There is a unique allure created by liminal spaces. The Abandoned Railway Hiking trail in the Hyogo Prefecture in Japan is the embodiment of such a space. With trains diverted to serve other areas in the region, this abandoned railway creates an intersection between the past and the present, a holding space where nature has not yet quite taken over.

The short hike is between five and six kilometres and can be done at an easy stroll. Cherry blossoms in spring create an enchanted accompaniment to the natural scenery, and the fall foliage colors make for a spectacular backdrop during autumn.

The abandoned section of the railway lies between Namaze and Takedao and runs through Mukogawa Gorge. The hike can be done from either side, but starting at Namaze, heading to Takedao leads to scenic views that become more and more beautiful as you go, along with the promise of a hot Onsen soak at the end.

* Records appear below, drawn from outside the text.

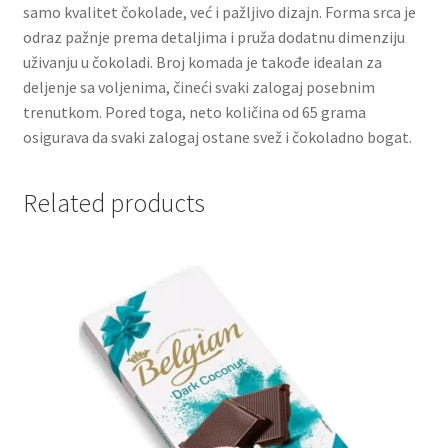
samo kvalitet čokolade, već i pažljivo dizajn. Forma srca je
odraz pažnje prema detaljima i pruža dodatnu dimenziju
Partners
uživanju u čokoladi. Broj komada je takođe idealan za
deljenje sa voljenima, čineći svaki zalogaj posebnim
Poklon aranžmani
trenutkom. Pored toga, neto količina od 65 grama
osigurava da svaki zalogaj ostane svež i čokoladno bogat.
Premium čokolada
Related products
Prijava za masterclass
Prirodni proizvodi
Privacy Policy
Prodavnica
Product page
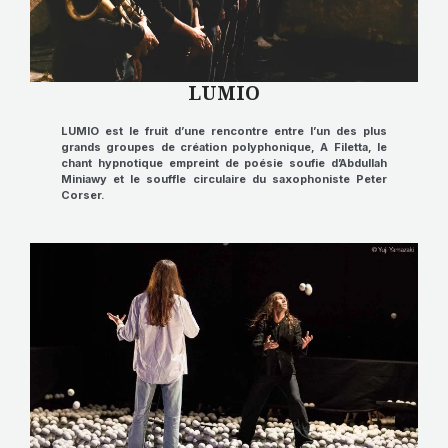
LUMIO
LUMIO
est le fruit d’une rencontre entre l’un des plus
grands groupes de création polyphonique,
A Filetta
, le
chant hypnotique empreint de poésie soufie d’
Abdullah
Miniawy
et le souffle circulaire du saxophoniste
Peter
Corser
.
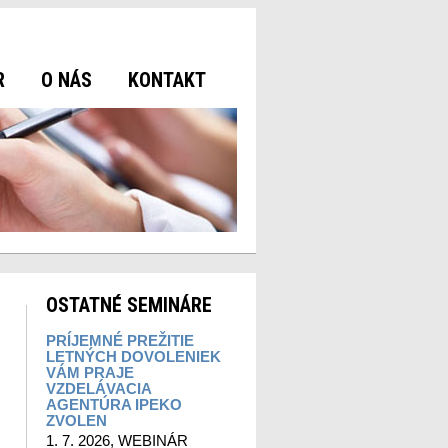
R
O NÁS
KONTAKT
OSTATNÉ SEMINÁRE
PRÍJEMNÉ PREŽITIE
LETNÝCH DOVOLENIEK
VÁM PRAJE
VZDELÁVACIA
AGENTÚRA IPEKO
ZVOLEN
1. 7. 2026, WEBINÁR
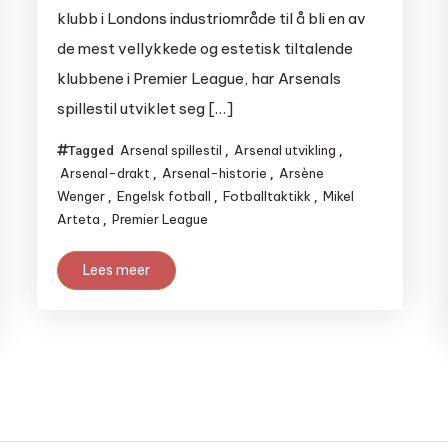
klubb i Londons industriområde til å bli en av
de mest vellykkede og estetisk tiltalende
klubbene i Premier League, har Arsenals
spillestil utviklet seg […]
Arsenal spillestil
Arsenal utvikling
Tagged
,
,
Arsenal-drakt
Arsenal-historie
Arsène
,
,
Wenger
Engelsk fotball
Fotballtaktikk
Mikel
,
,
,
Arteta
Premier League
,
Lees meer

Along the hike six abandoned tunnels swim through the surrounding nature as the trail meanders next to a river. Since the railway has been abandoned nature has slowly been reclaiming the space, covering the man-made structures of tracks, bridges, and tunnels with vines and undergrowth while birds’ nests scatter the tops of the tunnels.

Abandoned railway sleepers lead the way through this eerie contrast between natural light and edificial dark. In the dark of the tunnels, a thick musty smell fills the nostrils and everything falls quiet.

ABOVE: The trail’s river in autumn.

The second tunnel is the longest tunnel along the route and is about 450 meters long with no light seen at the end. Most hikers bring a flashlight to help guide the way. Slowly light starts creeping in at the end of the tunnel.

The darkness of the fourth tunnel opens up to a strikingly red railroad bridge. The bridge has been restored and an easily navigable pathway on the left leads hikers along to the rest of the trail.

Old railway signs can be seen along the way while old railway ties have been converted into benches where hikers can rest and take in the scenery. The first ‘modern’ sign that hikers encounter advises that Takedao is 1.6 kilometres away.

The trail ends with a wooden bridge and a sign indicating that Takedao station is 600 meters away. For those wanting to visit an Onsen or Ryokan, an additional 15 minute walk will get them there.

A lion statue guards a staircase to the right, near the end of the hike takes visitors to a cherry tree forest for a final exploration.

The annual Takedao Art Tunnel event is held each September. The event showcases a variety of visual and performing art along with dances, music, sculptures, and installations. Both spring and autumn are popular seasons, but summer features the most foliage growth on the abandoned structures. The winter months see the fewest visitors, leaving the area feeling deserted.

Part of what draws visitors to the Takedao Abandoned Railroad is the natural scenery that changes with the seasons, but it’s really about visiting a space that was once part of the future, now reclaimed.